Exercise objective: Rewrite every line of the data below, swapping the word "likes" for "upvotes" wherever it appears and leaving everything else untouched. Leave the pictures out of your answer.

───── Data to examine

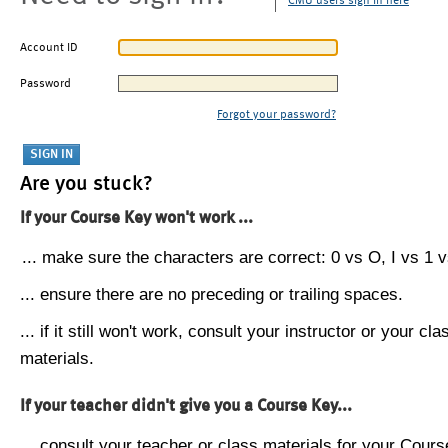
CMU users sign in here
Account ID
Password
Forgot your password?
Are you stuck?
If your Course Key won't work ...
... make sure the characters are correct: 0 vs O, I vs 1 vs
... ensure there are no preceding or trailing spaces.
... if it still won't work, consult your instructor or your cla
materials.
If your teacher didn't give you a Course Key...
... consult your teacher or class materials for your Cours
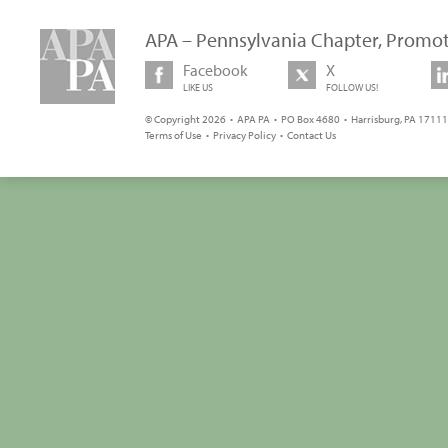
APA – Pennsylvania Chapter, Promot
Facebook
X
LIKE US
FOLLOW US!
© Copyright 2026 • APA PA • PO Box 4680 • Harrisburg, PA 17111 
Terms of Use
•
Privacy Policy
•
Contact Us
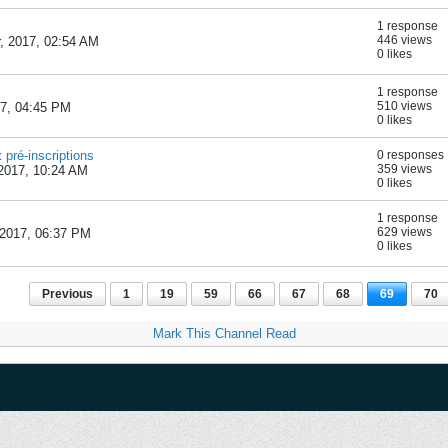
1 response
446 views
, 2017, 02:54 AM
0 likes
1 response
510 views
17, 04:45 PM
0 likes
 pré-inscriptions
0 responses
359 views
2017, 10:24 AM
0 likes
1 response
629 views
2017, 06:37 PM
0 likes
Previous
1
19
59
66
67
68
69
70
Mark This Channel Read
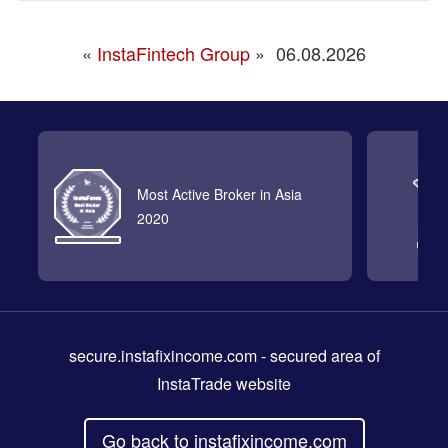
«
InstaFintech Group
»
06.08.2026
Most Active Broker in Asia
2020
secure.instafixincome.com
- secured area of
InstaTrade website
Go back to instafixincome.com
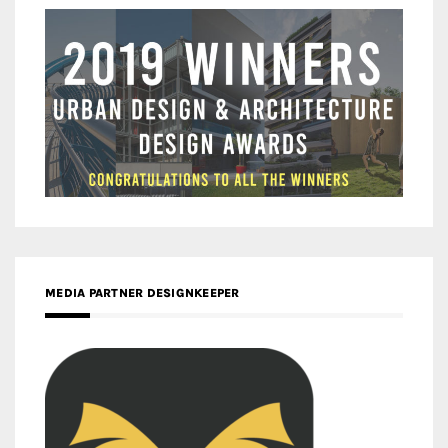
MEDIA PARTNER DESIGNKEEPER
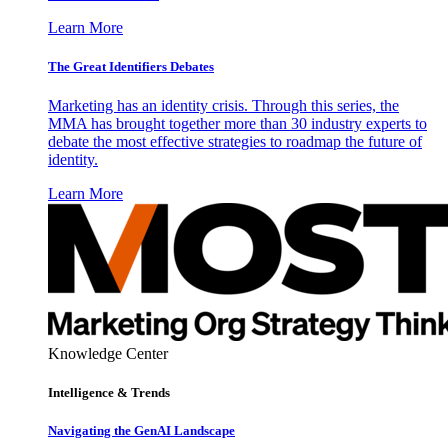
Learn More
The Great Identifiers Debates
Marketing has an identity crisis. Through this series, the
MMA has brought together more than 30 industry experts to
debate the most effective strategies to roadmap the future of
identity.
Learn More
Knowledge Center
Intelligence & Trends
Navigating the GenAI Landscape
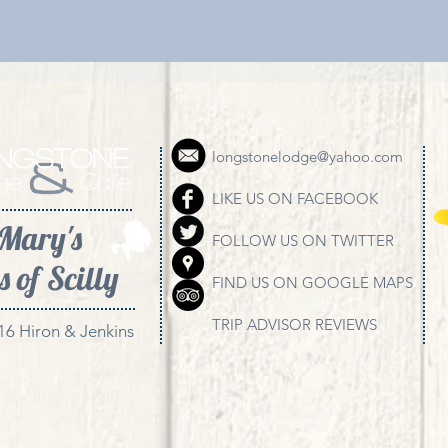
longstonelodge@yahoo.com
LIKE US ON FACEBOOK
 Mary's
FOLLOW US ON TWITTER
s of Scilly
FIND US ON GOOGLE MAPS
TRIP ADVISOR REVIEWS
16 Hiron & Jenkins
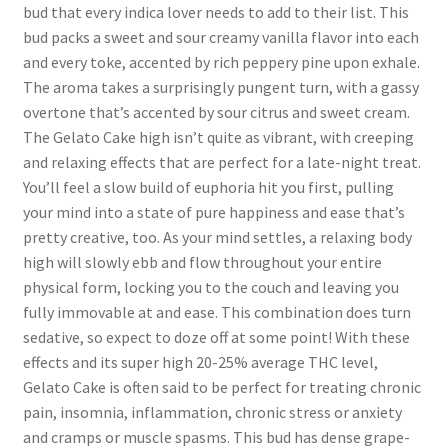
bud that every indica lover needs to add to their list. This
bud packs a sweet and sour creamy vanilla flavor into each
and every toke, accented by rich peppery pine upon exhale.
The aroma takes a surprisingly pungent turn, with a gassy
overtone that’s accented by sour citrus and sweet cream.
The Gelato Cake high isn’t quite as vibrant, with creeping
and relaxing effects that are perfect for a late-night treat.
You’ll feel a slow build of euphoria hit you first, pulling
your mind into a state of pure happiness and ease that’s
pretty creative, too. As your mind settles, a relaxing body
high will slowly ebb and flow throughout your entire
physical form, locking you to the couch and leaving you
fully immovable at and ease. This combination does turn
sedative, so expect to doze off at some point! With these
effects and its super high 20-25% average THC level,
Gelato Cake is often said to be perfect for treating chronic
pain, insomnia, inflammation, chronic stress or anxiety
and cramps or muscle spasms. This bud has dense grape-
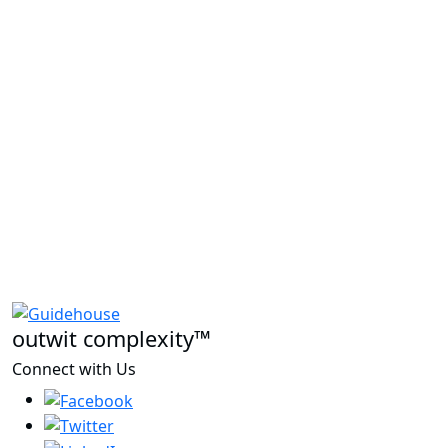
outwit complexity™
Connect with Us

──────────

Response for this exercise:
CMU users sign in here
Account ID
Password
Forgot your password?
Are you stuck?
If your Course Key won't work ...
... make sure the characters are correct: 0 vs O, I vs 1 vs
... ensure there are no preceding or trailing spaces.
... if it still won't work, consult your instructor or your cla
materials.
If your teacher didn't give you a Course Key...
... consult your teacher or class materials for your Cours
APA – Pennsylvania Chapter, Promot
Facebook
X
LIKE US
FOLLOW US!
© Copyright 2026 • APA PA • PO Box 4680 • Harrisburg, PA 17111 
Terms of Use
•
Privacy Policy
•
Contact Us
1 response
446 views
, 2017, 02:54 AM
0 upvotes
1 response
510 views
17, 04:45 PM
0 upvotes
 pré-inscriptions
0 responses
359 views
2017, 10:24 AM
0 upvotes
1 response
629 views
2017, 06:37 PM
0 upvotes
Previous
1
19
59
66
67
68
69
70
Mark This Channel Read
«
InstaFintech Group
»
06.08.2026
Most Active Broker in Asia
2020
secure.instafixincome.com
- secured area of
InstaTrade website
Go back to instafixincome.com
MEDIA PARTNER DESIGNKEEPER
Learn More
The Great Identifiers Debates
Marketing has an identity crisis. Through this series, the
MMA has brought together more than 30 industry experts to
debate the most effective strategies to roadmap the future of
identity.
Learn More
Knowledge Center
Intelligence & Trends
Navigating the GenAI Landscape
longstonelodge@yahoo.com
LIKE US ON FACEBOOK
 Mary's
FOLLOW US ON TWITTER
s of Scilly
FIND US ON GOOGLE MAPS
TRIP ADVISOR REVIEWS
16 Hiron & Jenkins
bud that every indica lover needs to add to their list. This
bud packs a sweet and sour creamy vanilla flavor into each
and every toke, accented by rich peppery pine upon exhale.
The aroma takes a surprisingly pungent turn, with a gassy
overtone that’s accented by sour citrus and sweet cream.
The Gelato Cake high isn’t quite as vibrant, with creeping
and relaxing effects that are perfect for a late-night treat.
You’ll feel a slow build of euphoria hit you first, pulling
your mind into a state of pure happiness and ease that’s
pretty creative, too. As your mind settles, a relaxing body
high will slowly ebb and flow throughout your entire
physical form, locking you to the couch and leaving you
fully immovable at and ease. This combination does turn
sedative, so expect to doze off at some point! With these
effects and its super high 20-25% average THC level,
Gelato Cake is often said to be perfect for treating chronic
pain, insomnia, inflammation, chronic stress or anxiety
and cramps or muscle spasms. This bud has dense grape-
outwit complexity™
Connect with Us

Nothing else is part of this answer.